Kirk discovers the phaser and drops it into a disposal tube, where it explodes safely outside the ship.

***

Meanwhile, Kodos/Karidian is in his weirdly pink and blue quarters.  Kirk enters and begins his interrogation by straight up asking if he‘s Kodos.

He gives Kodos/Karidian a partial speech to read to compare to a recording verified to be Kodos.  He eventually stops reading and starts reciting instead.  Kirk points this out but Karidian says he memorizes quickly.  He then kind of outs himself by defending Kodos’s actions, but still denies being him.

Kirk shows to leave but Lenore shows up and asks if he was just using her to get to her father.  He admits that at first he was.  This goes over about as well as you’d expect.  He tells her that if he’s Kodos, Kirk has shown him more mercy than Kodos showed the people of Tarsus IV.  If he isn’t, they’ll let the troupe off at their destination, no harm done.  She asks who he is to say what harm has been done, and he replies “Who I have to be.”  Because PARALLELS.

***

McCoy is recording in the medical log that Riley is fully recovered, but confined to sick bay (which autocorrect turned into “dick bay” just now...that’s an entirely different kind of series...) to avoid contact with Karidian.  He then says, out loud, where Riley can overhear, that Karidian may be Kodos, who killed Riley’s entire family.  I don’t think he meant to be overheard, but OF COURSE Riley heard him.

***

Another 60s era Shakespearean performance, this time of Hamlet.  Is Karidian going to play the world’s oldest Hamlet?  We’ll see...

And Riley left sick bay, and a phased is missing from the weapons locker.

***

Oh good, Karidian is playing the ghost of Hamlet’s father.  That’s a lot more appropriate.

***

Riley is backstage with a phaser.  He’s convinced Karidian is Kodos.  The voice comparison was close, but not close enough for Kirk.  He stops Riley and sends him back to sick bay.

***

Lenore tells Karidian backstage that the last two who can hurt him will be gone when her performance is over.  Karidian is Not Pleased.  He says she was the one thing in his life untouched by what he did.  Kirk overhears this.

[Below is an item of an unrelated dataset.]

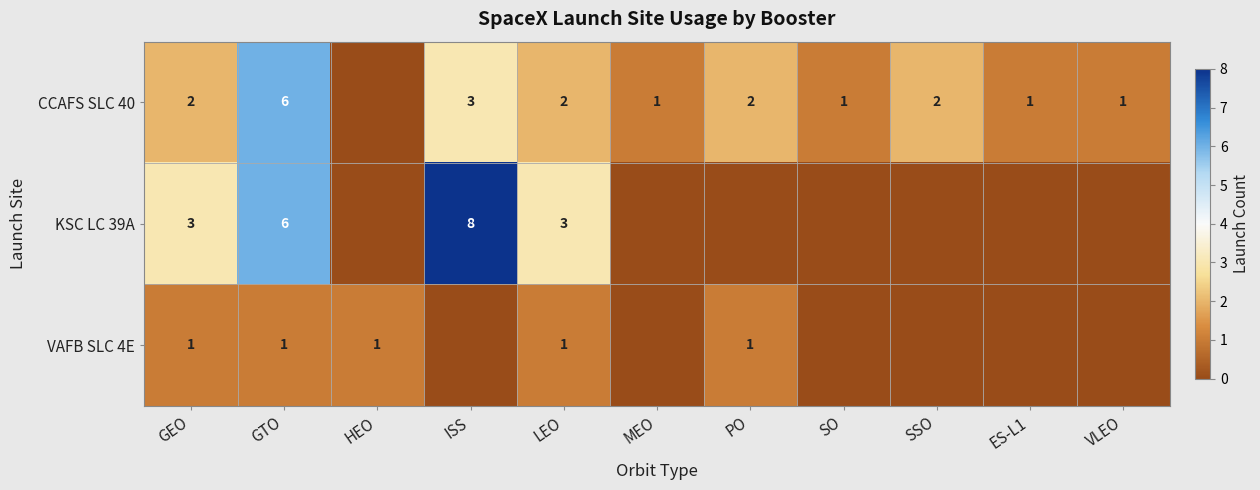

The VAFB SLC 4E series shows 1 at LEO. True or false?

True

Karidian admits to Kirk that yes, of course he’s Kodos.  Kirk tries to have him arrested but Lenore steals a phaser and runs onstage.  She tries to shoot Kirk, but Kodos jumps in the way and is killed instead.  Everyone just kind of stands around watching her breakdown when she realizes he’s dead.

***

McCoy gives Kirk his medical report and Lenore doesn’t remember anything, and doesn’t know her father is dead.  She’ll be institutionalized for quite some time.

***

So this episode was interesting conceptually but the writing was all over the place.  The timing didn’t make a lot of sense - Kirk and Riley would have been very young, but if Lenore had to be born after the events on Tarsus IV, it had to be long enough ago for her to be an adult.  Not sure why she couldn’t have been adopted or something so she could have been older but not around during Kodos’s massacre.  And they didn’t make Kirk’s motivations very clear - McCoy saying he was after vengeance was more a guess than anything.  I feel like another script revision or two would have made a much better episode.